■ TASK ITEM ■
For this listing, the lines between the one holding "6: (743, 140, 1.46)" and the one holding "18: (324, 136, 1.26)", inclusive, must be set down exactly.

■ GIVEN INFORMATION ■

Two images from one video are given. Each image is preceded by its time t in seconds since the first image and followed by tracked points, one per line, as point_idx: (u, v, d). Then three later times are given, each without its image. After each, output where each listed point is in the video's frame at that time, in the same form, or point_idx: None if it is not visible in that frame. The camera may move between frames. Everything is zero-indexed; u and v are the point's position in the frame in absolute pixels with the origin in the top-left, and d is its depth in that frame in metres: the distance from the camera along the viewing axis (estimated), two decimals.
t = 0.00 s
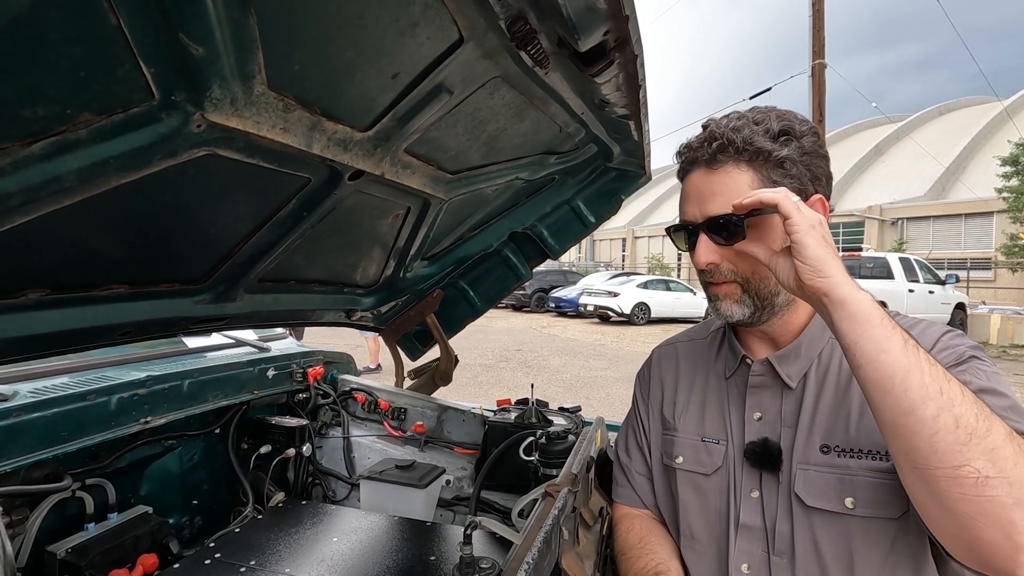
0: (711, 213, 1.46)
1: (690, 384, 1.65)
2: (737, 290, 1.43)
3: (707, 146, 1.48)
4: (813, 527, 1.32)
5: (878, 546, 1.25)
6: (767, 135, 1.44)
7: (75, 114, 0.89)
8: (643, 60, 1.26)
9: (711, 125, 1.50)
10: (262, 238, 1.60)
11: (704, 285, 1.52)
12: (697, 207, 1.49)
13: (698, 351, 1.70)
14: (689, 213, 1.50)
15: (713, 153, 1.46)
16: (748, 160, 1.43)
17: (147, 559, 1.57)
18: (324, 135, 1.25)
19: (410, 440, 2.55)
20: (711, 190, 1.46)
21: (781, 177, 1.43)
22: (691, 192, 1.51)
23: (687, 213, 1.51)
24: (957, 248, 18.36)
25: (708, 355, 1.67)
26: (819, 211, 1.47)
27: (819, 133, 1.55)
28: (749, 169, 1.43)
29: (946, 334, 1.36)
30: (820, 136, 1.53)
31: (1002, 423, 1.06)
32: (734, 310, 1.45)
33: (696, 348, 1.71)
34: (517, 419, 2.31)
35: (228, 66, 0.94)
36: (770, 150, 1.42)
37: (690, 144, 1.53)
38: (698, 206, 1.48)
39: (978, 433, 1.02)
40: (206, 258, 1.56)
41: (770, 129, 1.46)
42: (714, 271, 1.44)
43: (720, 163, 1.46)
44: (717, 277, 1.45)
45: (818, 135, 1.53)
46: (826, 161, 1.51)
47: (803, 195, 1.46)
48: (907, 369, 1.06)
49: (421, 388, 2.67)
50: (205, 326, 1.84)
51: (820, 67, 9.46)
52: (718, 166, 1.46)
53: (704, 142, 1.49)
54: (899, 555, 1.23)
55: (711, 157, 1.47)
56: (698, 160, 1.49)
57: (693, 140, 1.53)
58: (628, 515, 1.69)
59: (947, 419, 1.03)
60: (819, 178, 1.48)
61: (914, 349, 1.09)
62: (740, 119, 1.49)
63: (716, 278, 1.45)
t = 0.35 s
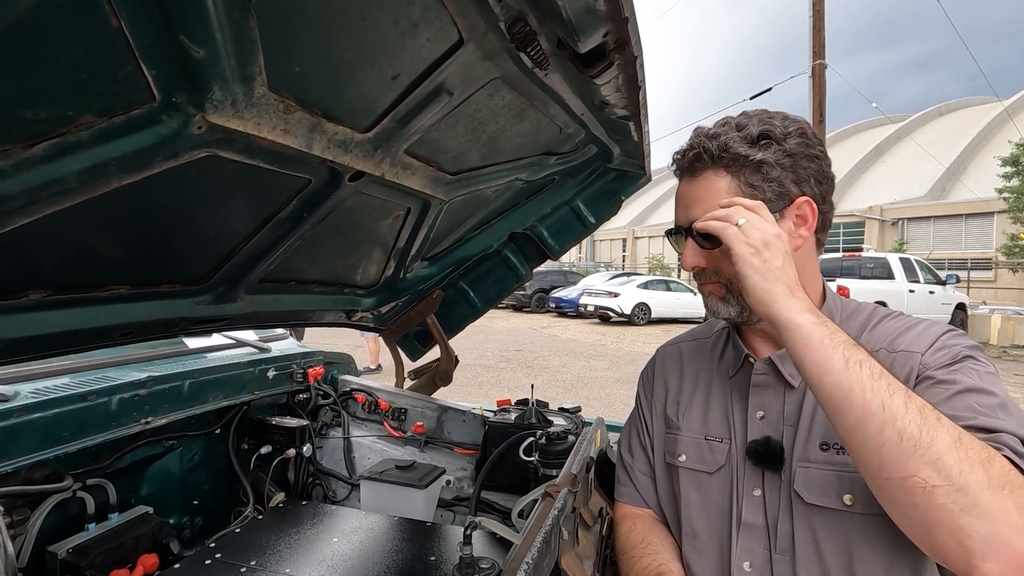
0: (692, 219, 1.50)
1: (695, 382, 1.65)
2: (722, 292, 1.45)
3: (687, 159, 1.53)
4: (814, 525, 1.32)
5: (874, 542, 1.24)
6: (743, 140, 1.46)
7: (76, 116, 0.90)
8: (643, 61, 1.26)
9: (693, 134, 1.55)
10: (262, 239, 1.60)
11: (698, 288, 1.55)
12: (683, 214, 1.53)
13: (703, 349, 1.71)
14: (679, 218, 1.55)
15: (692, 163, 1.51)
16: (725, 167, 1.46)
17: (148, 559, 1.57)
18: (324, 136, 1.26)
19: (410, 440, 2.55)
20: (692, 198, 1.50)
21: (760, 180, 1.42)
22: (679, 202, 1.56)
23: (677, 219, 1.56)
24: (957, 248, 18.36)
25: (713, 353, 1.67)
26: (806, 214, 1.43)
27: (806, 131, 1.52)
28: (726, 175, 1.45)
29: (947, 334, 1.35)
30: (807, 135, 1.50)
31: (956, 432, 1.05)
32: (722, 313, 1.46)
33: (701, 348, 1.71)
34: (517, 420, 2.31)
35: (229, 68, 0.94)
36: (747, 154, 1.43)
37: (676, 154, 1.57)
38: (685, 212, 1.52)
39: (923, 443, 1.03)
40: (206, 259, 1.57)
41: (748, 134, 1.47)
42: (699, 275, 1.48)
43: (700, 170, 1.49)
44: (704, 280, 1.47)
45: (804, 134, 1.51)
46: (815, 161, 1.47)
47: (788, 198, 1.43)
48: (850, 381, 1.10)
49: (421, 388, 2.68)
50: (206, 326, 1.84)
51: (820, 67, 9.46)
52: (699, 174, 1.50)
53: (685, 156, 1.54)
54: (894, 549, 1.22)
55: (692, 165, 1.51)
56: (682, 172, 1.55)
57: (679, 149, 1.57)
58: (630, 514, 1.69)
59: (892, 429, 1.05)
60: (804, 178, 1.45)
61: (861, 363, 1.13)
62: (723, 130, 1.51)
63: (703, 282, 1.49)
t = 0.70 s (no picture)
0: (694, 212, 1.48)
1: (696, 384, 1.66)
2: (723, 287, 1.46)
3: (688, 154, 1.52)
4: (809, 527, 1.30)
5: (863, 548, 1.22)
6: (742, 136, 1.47)
7: (76, 118, 0.90)
8: (643, 62, 1.26)
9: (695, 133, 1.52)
10: (262, 240, 1.60)
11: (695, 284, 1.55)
12: (682, 208, 1.52)
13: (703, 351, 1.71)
14: (678, 215, 1.54)
15: (694, 156, 1.51)
16: (725, 161, 1.46)
17: (147, 560, 1.57)
18: (324, 137, 1.26)
19: (410, 441, 2.54)
20: (693, 190, 1.49)
21: (758, 174, 1.44)
22: (677, 197, 1.55)
23: (676, 215, 1.56)
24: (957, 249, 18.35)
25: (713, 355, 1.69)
26: (800, 210, 1.46)
27: (799, 133, 1.54)
28: (725, 169, 1.46)
29: (947, 339, 1.31)
30: (800, 136, 1.52)
31: (920, 493, 1.06)
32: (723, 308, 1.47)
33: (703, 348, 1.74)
34: (517, 421, 2.30)
35: (228, 68, 0.94)
36: (745, 150, 1.45)
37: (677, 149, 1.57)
38: (685, 207, 1.52)
39: (878, 508, 1.06)
40: (207, 259, 1.57)
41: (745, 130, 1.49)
42: (700, 269, 1.48)
43: (699, 165, 1.50)
44: (703, 276, 1.49)
45: (797, 135, 1.53)
46: (808, 161, 1.51)
47: (784, 193, 1.45)
48: (802, 452, 1.16)
49: (421, 389, 2.68)
50: (205, 327, 1.84)
51: (820, 68, 9.47)
52: (698, 169, 1.50)
53: (684, 154, 1.53)
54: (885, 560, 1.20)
55: (693, 161, 1.51)
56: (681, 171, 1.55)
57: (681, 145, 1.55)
58: (630, 514, 1.69)
59: (844, 494, 1.10)
60: (799, 176, 1.47)
61: (814, 435, 1.17)
62: (722, 130, 1.49)
63: (703, 275, 1.49)
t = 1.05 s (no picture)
0: (703, 195, 1.46)
1: (679, 390, 1.64)
2: (728, 274, 1.44)
3: (695, 137, 1.51)
4: (798, 531, 1.34)
5: (858, 557, 1.27)
6: (750, 130, 1.51)
7: (73, 117, 0.90)
8: (642, 61, 1.26)
9: (707, 121, 1.52)
10: (261, 240, 1.60)
11: (690, 274, 1.50)
12: (687, 191, 1.48)
13: (687, 354, 1.70)
14: (679, 200, 1.50)
15: (704, 142, 1.49)
16: (734, 150, 1.48)
17: (147, 560, 1.57)
18: (323, 137, 1.25)
19: (410, 441, 2.54)
20: (701, 174, 1.47)
21: (763, 165, 1.49)
22: (678, 179, 1.51)
23: (675, 199, 1.51)
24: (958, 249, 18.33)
25: (696, 357, 1.67)
26: (790, 209, 1.55)
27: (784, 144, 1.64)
28: (735, 156, 1.48)
29: (933, 347, 1.32)
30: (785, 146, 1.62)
31: None
32: (729, 295, 1.43)
33: (684, 352, 1.71)
34: (517, 421, 2.30)
35: (227, 68, 0.94)
36: (753, 143, 1.50)
37: (678, 135, 1.55)
38: (690, 191, 1.48)
39: None
40: (206, 259, 1.56)
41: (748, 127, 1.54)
42: (707, 253, 1.44)
43: (707, 152, 1.49)
44: (708, 262, 1.45)
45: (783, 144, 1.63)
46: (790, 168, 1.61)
47: (782, 188, 1.51)
48: None
49: (421, 389, 2.67)
50: (205, 327, 1.83)
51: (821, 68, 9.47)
52: (709, 154, 1.49)
53: (692, 134, 1.52)
54: (880, 564, 1.27)
55: (702, 146, 1.50)
56: (686, 152, 1.52)
57: (681, 132, 1.54)
58: (623, 518, 1.68)
59: None
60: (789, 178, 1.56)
61: None
62: (733, 124, 1.50)
63: (707, 262, 1.45)
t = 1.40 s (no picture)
0: (703, 196, 1.44)
1: (668, 394, 1.64)
2: (728, 277, 1.43)
3: (694, 135, 1.49)
4: (794, 534, 1.33)
5: (854, 560, 1.27)
6: (747, 131, 1.52)
7: (69, 118, 0.89)
8: (642, 61, 1.25)
9: (708, 120, 1.51)
10: (259, 241, 1.59)
11: (687, 276, 1.48)
12: (686, 192, 1.46)
13: (675, 357, 1.69)
14: (677, 199, 1.48)
15: (704, 140, 1.48)
16: (730, 151, 1.48)
17: (145, 563, 1.56)
18: (321, 137, 1.25)
19: (409, 442, 2.54)
20: (700, 174, 1.45)
21: (757, 168, 1.50)
22: (678, 177, 1.49)
23: (673, 199, 1.49)
24: (959, 250, 18.31)
25: (685, 359, 1.66)
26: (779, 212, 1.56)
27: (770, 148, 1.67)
28: (733, 157, 1.48)
29: (923, 348, 1.33)
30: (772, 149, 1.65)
31: None
32: (728, 297, 1.42)
33: (672, 354, 1.70)
34: (517, 422, 2.29)
35: (224, 69, 0.93)
36: (748, 144, 1.51)
37: (674, 133, 1.53)
38: (689, 190, 1.46)
39: None
40: (205, 260, 1.56)
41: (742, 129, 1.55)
42: (708, 256, 1.43)
43: (707, 151, 1.48)
44: (707, 264, 1.43)
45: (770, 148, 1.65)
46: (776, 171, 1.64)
47: (773, 191, 1.53)
48: None
49: (420, 390, 2.67)
50: (204, 329, 1.83)
51: (821, 69, 9.46)
52: (708, 153, 1.48)
53: (691, 133, 1.50)
54: (876, 566, 1.26)
55: (701, 145, 1.48)
56: (683, 150, 1.50)
57: (679, 130, 1.52)
58: (617, 523, 1.67)
59: None
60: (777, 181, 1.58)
61: None
62: (732, 125, 1.50)
63: (706, 264, 1.44)
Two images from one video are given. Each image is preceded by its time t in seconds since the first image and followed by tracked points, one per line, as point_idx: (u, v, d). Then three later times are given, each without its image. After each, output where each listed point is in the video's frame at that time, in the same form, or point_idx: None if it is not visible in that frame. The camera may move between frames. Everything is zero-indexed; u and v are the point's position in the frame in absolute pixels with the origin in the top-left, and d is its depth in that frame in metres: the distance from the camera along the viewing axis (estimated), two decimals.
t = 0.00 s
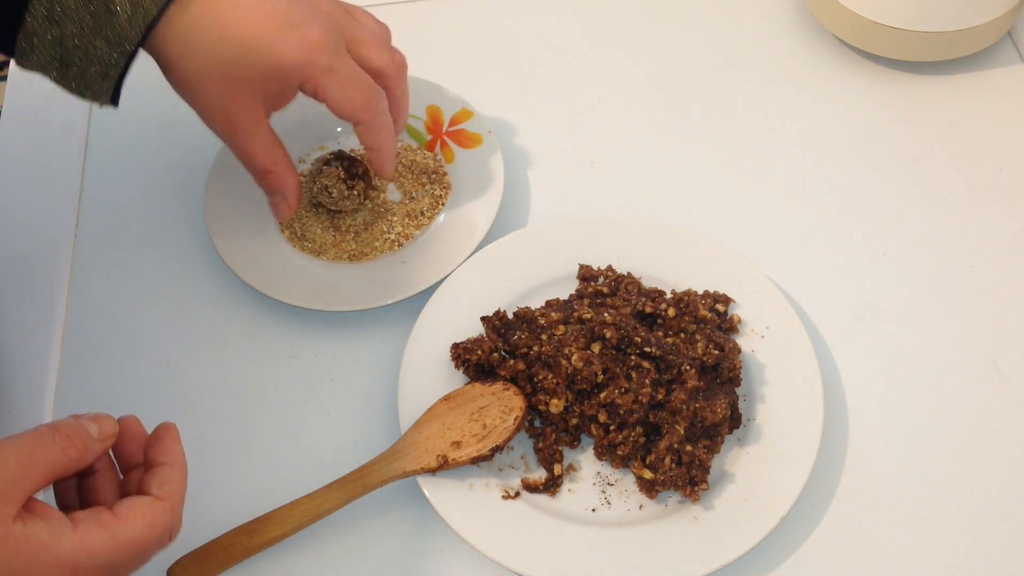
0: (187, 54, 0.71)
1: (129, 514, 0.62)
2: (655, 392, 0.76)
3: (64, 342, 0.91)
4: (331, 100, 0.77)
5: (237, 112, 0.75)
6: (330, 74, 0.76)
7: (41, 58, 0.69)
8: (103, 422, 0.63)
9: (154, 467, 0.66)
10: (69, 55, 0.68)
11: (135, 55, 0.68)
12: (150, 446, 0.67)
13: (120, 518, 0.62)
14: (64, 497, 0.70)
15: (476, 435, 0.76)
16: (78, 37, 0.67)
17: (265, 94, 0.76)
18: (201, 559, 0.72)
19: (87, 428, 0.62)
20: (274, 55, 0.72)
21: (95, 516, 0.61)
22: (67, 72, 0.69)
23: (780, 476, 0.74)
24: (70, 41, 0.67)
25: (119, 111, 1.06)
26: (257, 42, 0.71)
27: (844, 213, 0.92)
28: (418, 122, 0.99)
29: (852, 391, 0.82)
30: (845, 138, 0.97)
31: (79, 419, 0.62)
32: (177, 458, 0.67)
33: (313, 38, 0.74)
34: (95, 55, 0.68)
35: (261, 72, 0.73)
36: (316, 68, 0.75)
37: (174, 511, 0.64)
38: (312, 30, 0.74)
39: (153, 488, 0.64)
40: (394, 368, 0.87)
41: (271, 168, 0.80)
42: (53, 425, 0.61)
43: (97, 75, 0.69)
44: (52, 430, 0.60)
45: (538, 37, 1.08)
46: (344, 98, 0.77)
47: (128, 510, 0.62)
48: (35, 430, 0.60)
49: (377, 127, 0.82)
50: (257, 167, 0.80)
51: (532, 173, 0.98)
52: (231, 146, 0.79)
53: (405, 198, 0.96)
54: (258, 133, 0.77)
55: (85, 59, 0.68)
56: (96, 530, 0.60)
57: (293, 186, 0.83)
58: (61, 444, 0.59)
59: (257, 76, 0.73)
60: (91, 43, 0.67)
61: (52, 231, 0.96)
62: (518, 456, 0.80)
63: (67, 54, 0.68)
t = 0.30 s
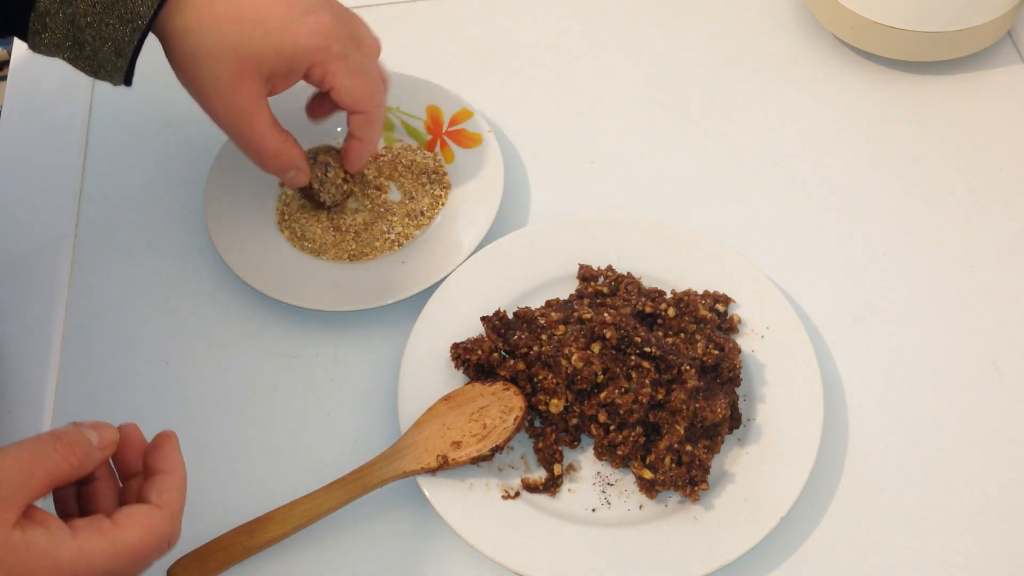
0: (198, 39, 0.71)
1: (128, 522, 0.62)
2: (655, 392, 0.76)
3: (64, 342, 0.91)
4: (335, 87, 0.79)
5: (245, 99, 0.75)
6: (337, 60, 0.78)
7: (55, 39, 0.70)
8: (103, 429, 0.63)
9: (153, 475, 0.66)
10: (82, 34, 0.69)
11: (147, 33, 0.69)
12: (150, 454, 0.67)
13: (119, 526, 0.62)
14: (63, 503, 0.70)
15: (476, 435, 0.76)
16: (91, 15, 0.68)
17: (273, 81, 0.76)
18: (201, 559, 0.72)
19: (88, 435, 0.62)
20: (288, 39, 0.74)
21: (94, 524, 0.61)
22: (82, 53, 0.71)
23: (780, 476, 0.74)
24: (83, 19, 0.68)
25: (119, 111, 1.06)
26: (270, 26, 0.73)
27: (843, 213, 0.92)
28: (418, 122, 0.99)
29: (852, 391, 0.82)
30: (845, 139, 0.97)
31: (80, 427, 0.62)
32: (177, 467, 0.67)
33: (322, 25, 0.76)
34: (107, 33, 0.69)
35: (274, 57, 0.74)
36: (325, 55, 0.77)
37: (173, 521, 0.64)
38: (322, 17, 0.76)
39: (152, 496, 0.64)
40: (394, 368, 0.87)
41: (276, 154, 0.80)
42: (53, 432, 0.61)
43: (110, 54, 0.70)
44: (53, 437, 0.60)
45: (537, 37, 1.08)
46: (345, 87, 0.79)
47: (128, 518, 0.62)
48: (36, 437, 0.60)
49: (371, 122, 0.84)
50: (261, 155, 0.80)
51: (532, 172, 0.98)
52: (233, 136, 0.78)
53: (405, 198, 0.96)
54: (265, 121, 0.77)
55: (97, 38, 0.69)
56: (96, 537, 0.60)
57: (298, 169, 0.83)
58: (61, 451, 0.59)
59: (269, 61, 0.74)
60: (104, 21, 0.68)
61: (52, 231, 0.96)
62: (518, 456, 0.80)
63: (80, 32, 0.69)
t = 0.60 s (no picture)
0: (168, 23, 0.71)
1: (131, 520, 0.62)
2: (655, 392, 0.76)
3: (64, 341, 0.91)
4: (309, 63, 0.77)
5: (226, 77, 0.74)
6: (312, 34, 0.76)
7: (35, 33, 0.69)
8: (105, 426, 0.63)
9: (156, 474, 0.66)
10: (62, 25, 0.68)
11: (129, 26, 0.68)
12: (153, 453, 0.67)
13: (122, 524, 0.62)
14: (65, 502, 0.70)
15: (476, 435, 0.76)
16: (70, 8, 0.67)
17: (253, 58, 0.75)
18: (201, 558, 0.72)
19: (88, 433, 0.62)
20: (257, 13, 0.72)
21: (97, 523, 0.61)
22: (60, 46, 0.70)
23: (780, 476, 0.74)
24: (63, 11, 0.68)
25: (119, 111, 1.06)
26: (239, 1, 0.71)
27: (843, 213, 0.92)
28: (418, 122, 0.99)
29: (852, 391, 0.82)
30: (845, 139, 0.97)
31: (82, 425, 0.62)
32: (180, 465, 0.66)
33: None
34: (87, 24, 0.68)
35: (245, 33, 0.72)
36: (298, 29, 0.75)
37: (176, 520, 0.64)
38: None
39: (155, 494, 0.64)
40: (394, 368, 0.87)
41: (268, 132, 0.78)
42: (55, 430, 0.61)
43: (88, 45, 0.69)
44: (56, 435, 0.60)
45: (537, 37, 1.08)
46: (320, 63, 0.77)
47: (130, 517, 0.62)
48: (40, 435, 0.60)
49: (359, 98, 0.80)
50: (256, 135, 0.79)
51: (532, 172, 0.98)
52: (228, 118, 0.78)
53: (405, 198, 0.96)
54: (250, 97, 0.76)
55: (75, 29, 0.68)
56: (99, 536, 0.60)
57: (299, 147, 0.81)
58: (64, 449, 0.60)
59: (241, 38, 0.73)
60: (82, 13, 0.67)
61: (52, 231, 0.96)
62: (518, 456, 0.80)
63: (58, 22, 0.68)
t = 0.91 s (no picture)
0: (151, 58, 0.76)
1: (131, 524, 0.62)
2: (655, 392, 0.76)
3: (65, 342, 0.91)
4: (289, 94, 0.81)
5: (207, 109, 0.80)
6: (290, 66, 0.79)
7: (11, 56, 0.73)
8: (104, 429, 0.63)
9: (156, 478, 0.66)
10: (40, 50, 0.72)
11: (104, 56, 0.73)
12: (153, 456, 0.67)
13: (123, 528, 0.62)
14: (64, 504, 0.70)
15: (476, 435, 0.76)
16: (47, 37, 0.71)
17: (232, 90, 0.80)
18: (201, 559, 0.72)
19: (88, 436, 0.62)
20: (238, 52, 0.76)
21: (97, 527, 0.61)
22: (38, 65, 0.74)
23: (780, 476, 0.74)
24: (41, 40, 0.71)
25: (119, 111, 1.06)
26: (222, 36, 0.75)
27: (843, 213, 0.92)
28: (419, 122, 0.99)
29: (852, 391, 0.82)
30: (845, 139, 0.97)
31: (83, 429, 0.62)
32: (180, 469, 0.67)
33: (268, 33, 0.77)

■ ANSWER SPACE ■
6: (743, 140, 1.46)
7: (76, 116, 0.90)
8: (643, 61, 1.26)
9: (693, 134, 1.55)
10: (262, 239, 1.60)
11: (698, 288, 1.55)
12: (683, 214, 1.53)
13: (703, 349, 1.71)
14: (679, 218, 1.55)
15: (692, 163, 1.51)
16: (725, 167, 1.46)
17: (148, 559, 1.57)
18: (324, 136, 1.26)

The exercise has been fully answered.